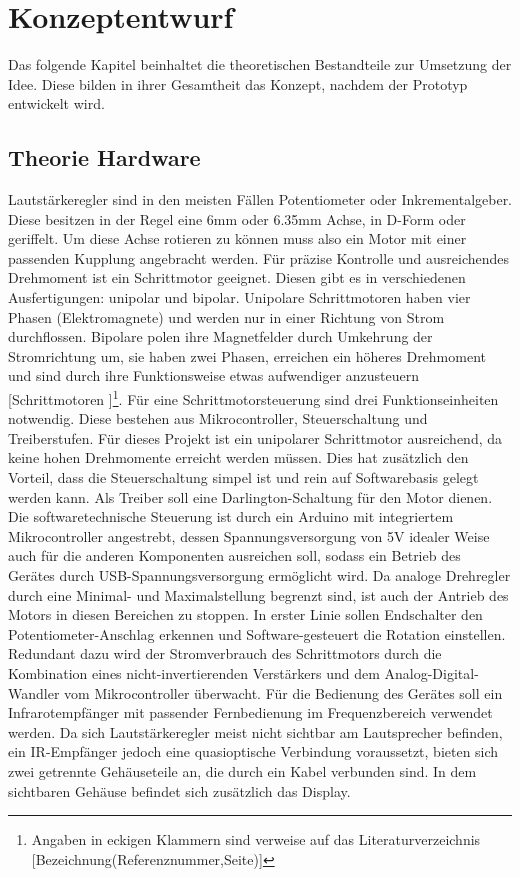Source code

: \documentclass[11pt, titlepage]{report}
\begin{document}
	\chapter{Konzeptentwurf}
		Das folgende Kapitel beinhaltet die theoretischen Bestandteile zur Umsetzung der Idee. Diese bilden in ihrer Gesamtheit das Konzept,
		nachdem der Prototyp entwickelt wird.
		\section{Theorie Hardware}
		\label{sec:Theorie Hardware}
			Lautstärkeregler sind in den meisten Fällen Potentiometer oder Inkrementalgeber. Diese besitzen in der Regel eine 6mm oder 6.35mm Achse, in D-Form oder geriffelt. Um diese Achse rotieren zu können muss also ein Motor mit einer passenden Kupplung angebracht werden. Für präzise Kontrolle und ausreichendes Drehmoment ist ein Schrittmotor geeignet. Diesen gibt es in verschiedenen Ausfertigungen: unipolar und bipolar. 
			\newline Unipolare Schrittmotoren haben vier Phasen (Elektromagnete) und werden nur in einer Richtung von Strom durchflossen. Bipolare polen ihre Magnetfelder durch Umkehrung der Stromrichtung um, sie haben zwei Phasen, erreichen ein höheres Drehmoment und sind durch ihre Funktionsweise etwas aufwendiger anzusteuern [Schrittmotoren \cite[S.4]{Schrittmotoren}]\footnote{Angaben in eckigen Klammern sind verweise auf das Literaturverzeichnis [Bezeichnung(Referenznummer,Seite)]}.
			\newline Für eine Schrittmotorsteuerung sind drei Funktionseinheiten notwendig. Diese bestehen aus Mikrocontroller, Steuerschaltung und Treiberstufen. Für dieses Projekt ist ein unipolarer Schrittmotor ausreichend, da keine hohen Drehmomente erreicht werden müssen. Dies hat zusätzlich den Vorteil, dass die Steuerschaltung simpel ist und rein auf Softwarebasis gelegt werden kann. Als Treiber soll eine Darlington-Schaltung für den Motor dienen. Die softwaretechnische Steuerung ist durch ein Arduino mit integriertem Mikrocontroller angestrebt, dessen Spannungsversorgung von 5V idealer Weise auch für die anderen Komponenten ausreichen soll, sodass ein Betrieb des Gerätes durch USB-Spannungsversorgung ermöglicht wird. 
			\newline Da analoge Drehregler durch eine Minimal- und Maximalstellung begrenzt sind, ist auch der Antrieb des Motors in diesen Bereichen zu stoppen. In erster Linie sollen Endschalter den Potentiometer-Anschlag erkennen und Software-gesteuert die Rotation einstellen. Redundant dazu wird der Stromverbrauch des Schrittmotors durch die Kombination eines nicht-invertierenden Verstärkers und dem Analog-Digital-Wandler vom Mikrocontroller überwacht. 
			\newline Für die Bedienung des Gerätes soll ein Infrarotempfänger mit passender Fernbedienung im Frequenzbereich verwendet werden. Da sich Lautstärkeregler meist nicht sichtbar am Lautsprecher befinden, ein IR-Empfänger jedoch eine quasioptische Verbindung voraussetzt, bieten sich zwei getrennte Gehäuseteile an, die durch ein Kabel verbunden sind. In dem sichtbaren Gehäuse befindet sich zusätzlich das Display.
		\newpage
\end{document}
__________
• **Written task**: Within the data above, how many lines include "Hardware"? The number alone is the answer.

• **Answer for this exercise**: 2